_EXERCISES_
a: List every year that the passage about a Poale Zion leader mentions.
b: Write the next part of the passage about a Poale Zion leader, picking up after its final sentence.

_SOURCE EXTRACT_
=-=-=

In June 1914, he argued that sharecroppers being evicted following Zionist land purchases should be given land outside Palestine. He was profoundly shaken by the First World War which led to his opposition to notions of armed conflict in Palestine and he hoped for the realization of Zionism by peaceful means.

In 1919, he envisioned that "both people in this country, Jews and Arabs, are guaranteed national autonomy on a personal basis, and will enjoy national equity of rights in municipalities and local governments" and that "the national languages of Jews and Arabs will enjoy equal status."

He became head of the World Union of Poale Zion in Vienna and in the summer of 1920 he and David Ben-Gurion were sent to set up a Poale Zion office in London. The office was in rooms in Petticoat Lane with Moshe Sharett working part-time translating Yiddish into English. They succeeded in becoming affiliated to the British Labour Party under the name of 'The Jewish Socialist Labour Party', claiming membership of 3,000—although actual membership was then a few hundred. One issue that they tried to influence policy on was the northern border of Palestine which was being decided at the San Remo conference. They hoped that it would be extended as far as the Litani River. They had only limited success in influency Labour party Middle East policy and the office closed in March 1921.

=-=-=

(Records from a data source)
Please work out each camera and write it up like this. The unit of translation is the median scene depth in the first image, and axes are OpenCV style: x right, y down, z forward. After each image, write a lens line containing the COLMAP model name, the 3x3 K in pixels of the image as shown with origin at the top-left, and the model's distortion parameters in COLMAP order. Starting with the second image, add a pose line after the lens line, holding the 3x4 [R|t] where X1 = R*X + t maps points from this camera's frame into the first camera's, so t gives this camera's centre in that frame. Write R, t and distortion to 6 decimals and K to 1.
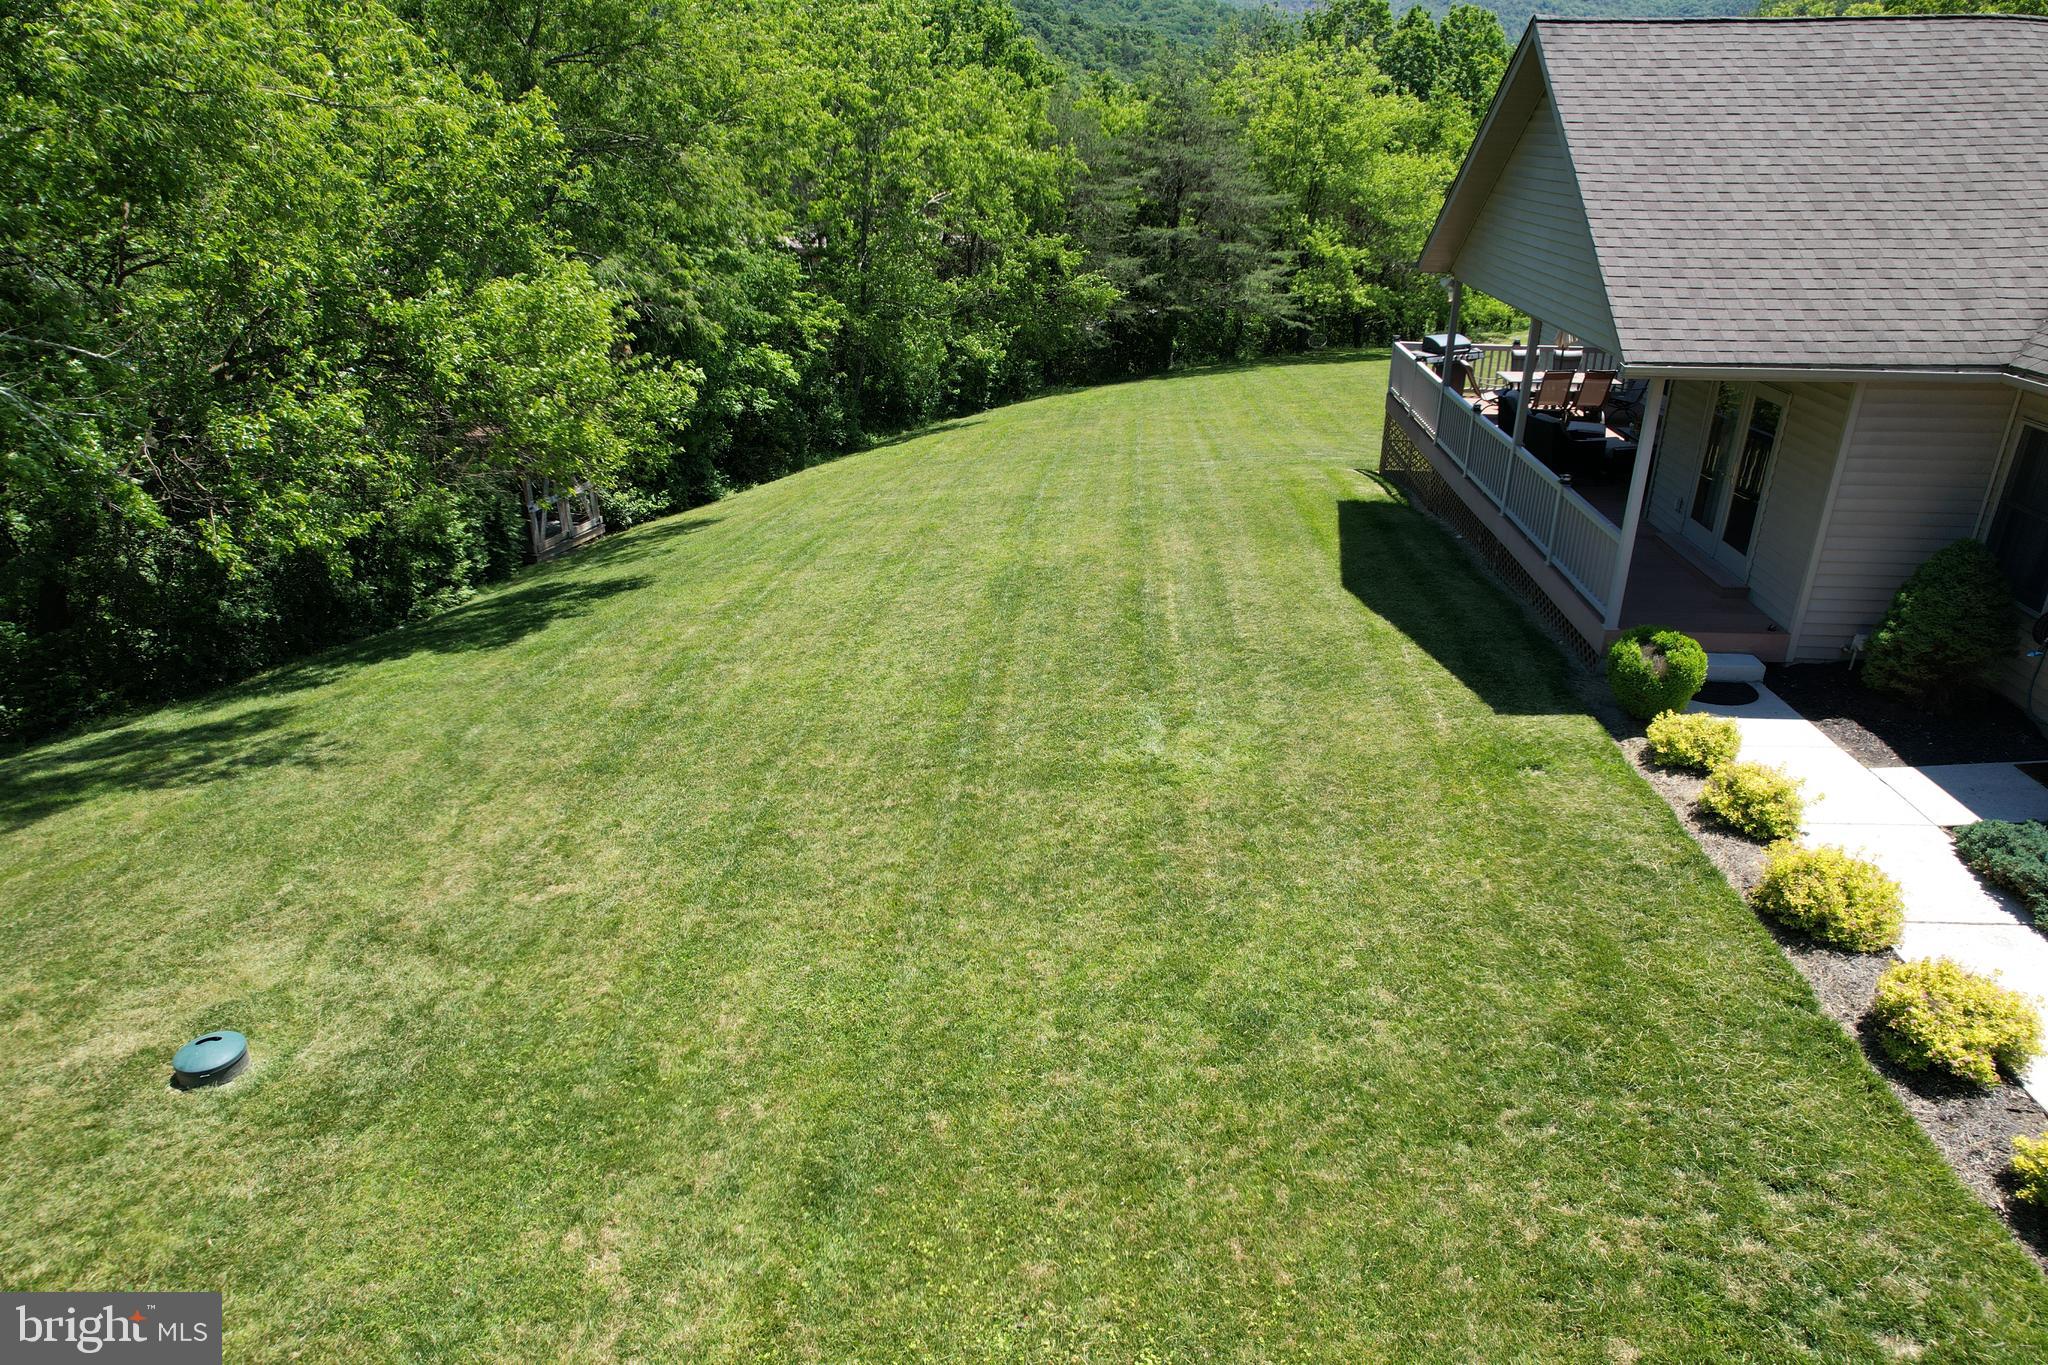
lens RADIAL K [[1319.9, 0, 1024.0], [0, 1319.9, 682.5], [0, 0, 1]] dist [-0.081175, 0.084741]
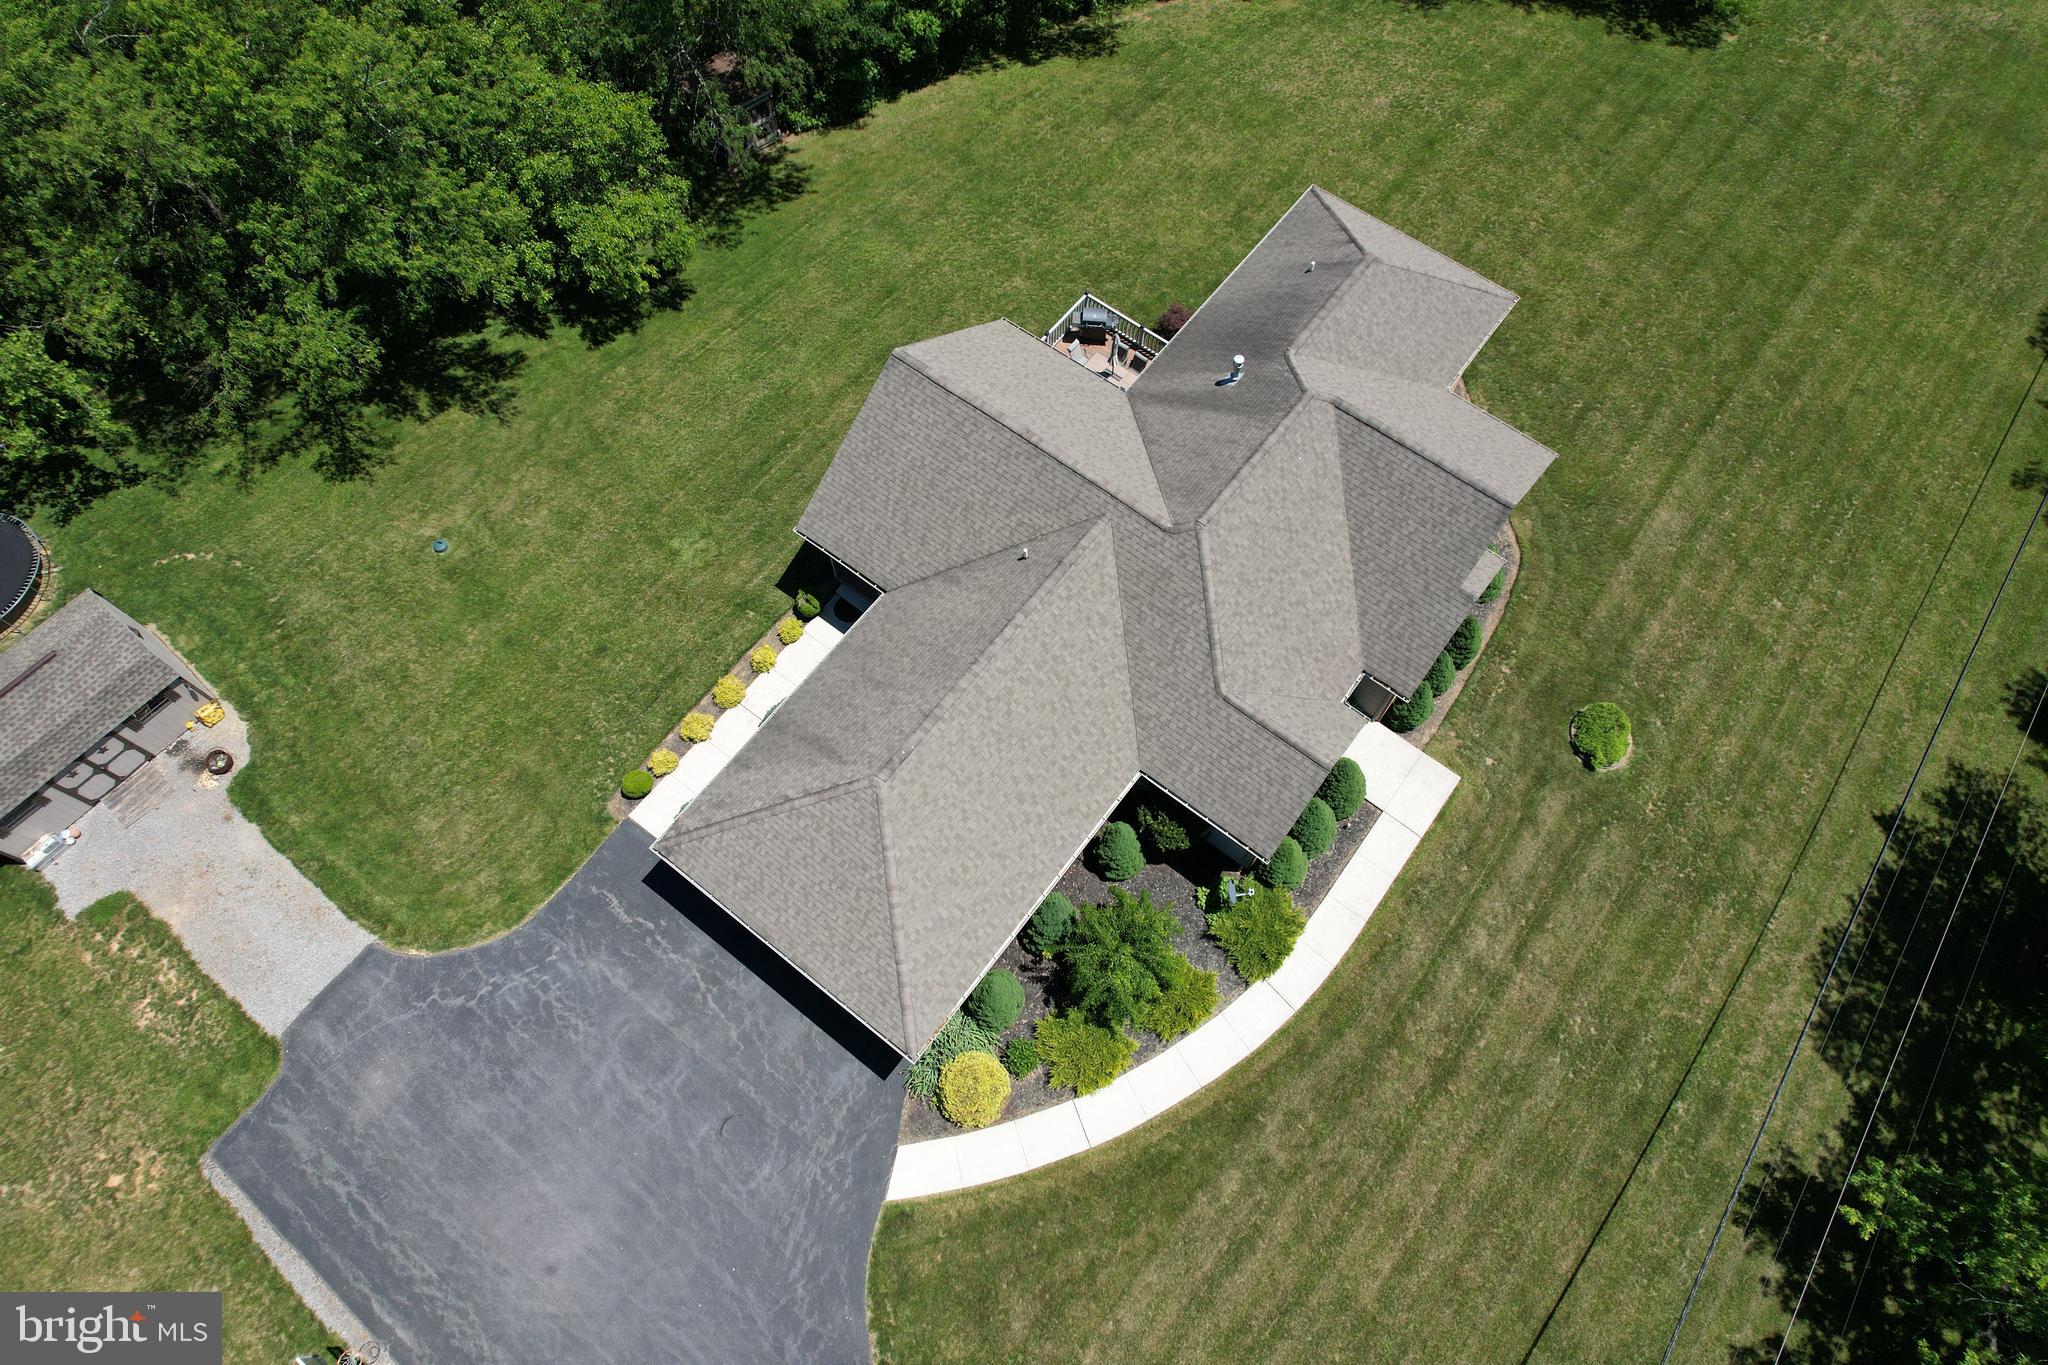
lens RADIAL K [[1319.9, 0, 1024.0], [0, 1319.9, 682.5], [0, 0, 1]] dist [-0.081175, 0.084741]
pose [[0.836413, 0.497338, -0.230365, 1.733164], [-0.218587, 0.688103, 0.691906, -2.168129], [0.502626, -0.528364, 0.684250, -1.000702]]
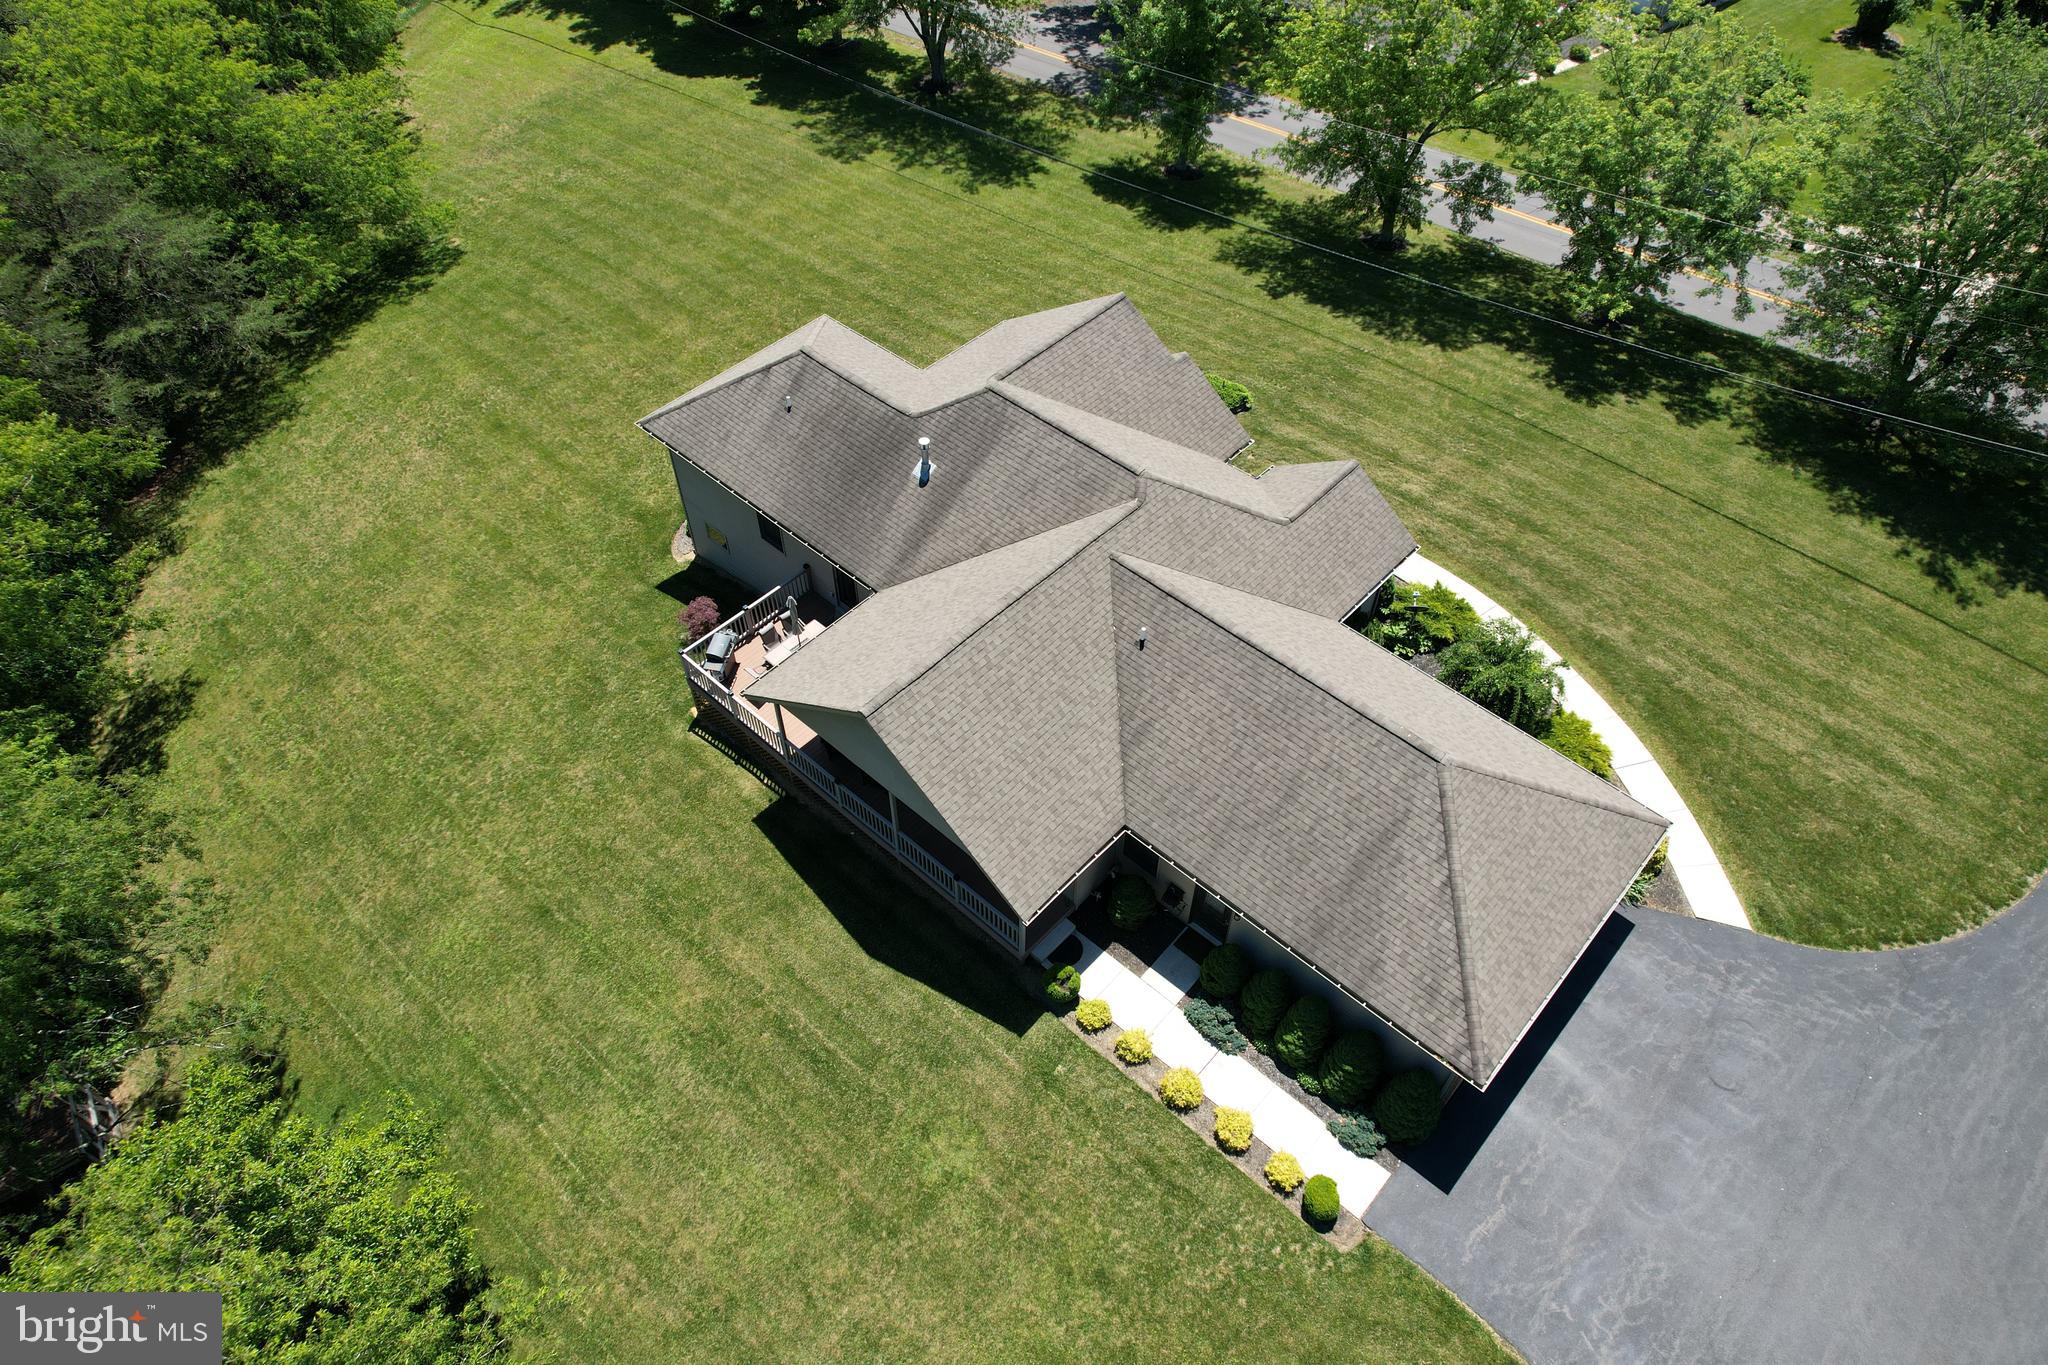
lens RADIAL K [[1319.9, 0, 1024.0], [0, 1319.9, 682.5], [0, 0, 1]] dist [-0.081175, 0.084741]
pose [[0.618420, -0.600308, 0.507136, -0.462113], [0.313299, 0.780171, 0.541458, -1.791267], [-0.720695, -0.175963, 0.670549, -0.491165]]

=-=-=

_TASK RESULTS_
a: 1914, 1919, 1920, 1921

b:
Along with David Ben-Gurion, he had contacts with both Labour and the Independent Labour Party. He collaborated with the Independent Labour Party in setting up the Vienna International.

In Palestine, he became a member of Ahdut HaAvoda and attended their 3rd Congress held at Ein Harod in May 1924. At the time the British Mandate authorities were proposing the setting up of a legislative council. Kaplansky was in favour of supporting the initiative. "We should come to an agreement with the Arabs, and together demand the expansion of the parliament's jurisdiction and ultimate self rule." He proposed two assemblies: one of elected representatives which would inevitably have an Arab majority; the second would have equal numbers of Jews and Arabs. He called for cooperation with the Arabs without British supervision and for the establishment of settlements all over the country with a vision of a bi-national state.

Ben-Gurion was strongly opposed to these proposals which he called "Kaplansky's error". He opposed negotiations with Arabs since their leadership was from the "effendi" ruling class and called for the development of ties with an Arab working class. He wanted the separation of the two people, Arab and Jew, under British supervision with Jewish settlements in concentrations as a prelude to a Jewish State. The Congress rejected Kaplanski's proposals. Five years later Ben-Gurion reversed his position on federal institutions and, in 1936, he accepted the idea of negotiations with effendis.

In 1925, Kaplansky was director of the Zionist Organisation Settlement Department in Jerusalem.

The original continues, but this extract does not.